How do web servers enforce the same-origin policy?

In short, they do not, as apsillers and Dirk pointed out.
One important reason is that the ACAO header protects the servers themselves from rampant DDOS, - Distributed Denial of Service- attacks.


The ACAO as a HTTP response-header is meant for the web client to be interpreted, operating under the assumption that the majority of human internet users are browsing the web through major browser vendors who adhere and implement the W3C recommended draft. They should, after all most of them benefit from a fast, accessible internet.


Otherwise anyone, could just copy and paste a few lines of javascript code into a malicious website that runs a simple loop, which makes an Ajax GET's or POST's request to a foreign domain. Without user interaction, and the ability to multithread.
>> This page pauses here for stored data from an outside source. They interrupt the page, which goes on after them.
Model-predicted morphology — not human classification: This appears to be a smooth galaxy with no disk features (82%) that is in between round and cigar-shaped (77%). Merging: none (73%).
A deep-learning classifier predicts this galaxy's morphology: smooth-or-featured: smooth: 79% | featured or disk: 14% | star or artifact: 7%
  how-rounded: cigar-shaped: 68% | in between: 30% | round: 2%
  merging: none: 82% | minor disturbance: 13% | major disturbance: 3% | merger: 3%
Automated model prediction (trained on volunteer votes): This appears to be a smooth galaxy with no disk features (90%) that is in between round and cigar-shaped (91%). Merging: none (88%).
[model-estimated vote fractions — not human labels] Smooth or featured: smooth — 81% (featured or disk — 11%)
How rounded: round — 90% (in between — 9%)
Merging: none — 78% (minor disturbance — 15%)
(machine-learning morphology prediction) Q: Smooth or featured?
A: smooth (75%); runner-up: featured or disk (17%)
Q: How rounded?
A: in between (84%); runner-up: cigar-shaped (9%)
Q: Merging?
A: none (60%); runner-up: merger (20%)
That is why you have to opt-in to access a cross-origin site, through the ACAO HTTP header. You, the user, can access said site any time through a user-aware interaction, i.e. an internet link. Just like you can user-aware copy or paste content from or to your clipboard, but not any other way - plugins aside.


At that point, heed the web-browser maker's direction of:

Security restrictions can be decently established using a combination of TSL 2/3, strong session-IDs, TANs, two factor authentication etc..
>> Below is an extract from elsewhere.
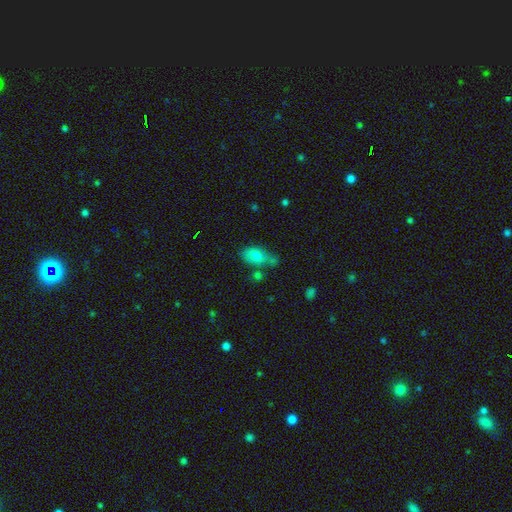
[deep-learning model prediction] This is likely a smooth galaxy (76%). How rounded: clearly in between (88%). Merging: possibly none (46%).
'Google' has this to show and say about DDOS

Lastly, anyone is free to proxy any web content and add a desired ACAO header to access proxied cross-site content. Likewise, this proxy is then as open to a DDOS attack, as the ACAO setting allows it to be. I actually don't know of a single, free public service offering. Please correct me if I am wrong.


As others said, it's up to the client. But the server may need to deal with XSS, which bypasses SOP.

Supopse your server allows users to upload content, which is displayed when other users browse your site. This page is a good example - I just uploaded content, and it's displayed to you.
If my content contains the <script> tag, and the server just copies it into the HTML it generates, then the script I uploaded will run.
Since the script was found in HTML from your file, it has all the permissions of your site's script. It can, for example, upvote this answer. And this is why this answer has so many upvotes.

A good web server (like, alas, the one StackExchange uses), won't let this happen. It can remove the <script> tag, or escape it, so it will be seen but not executed (warning - this answer is far from a reliable recipe to prevent XSS).

So it's the client side that enforces SOP, but in some cases the server should work to prevent bypassing it.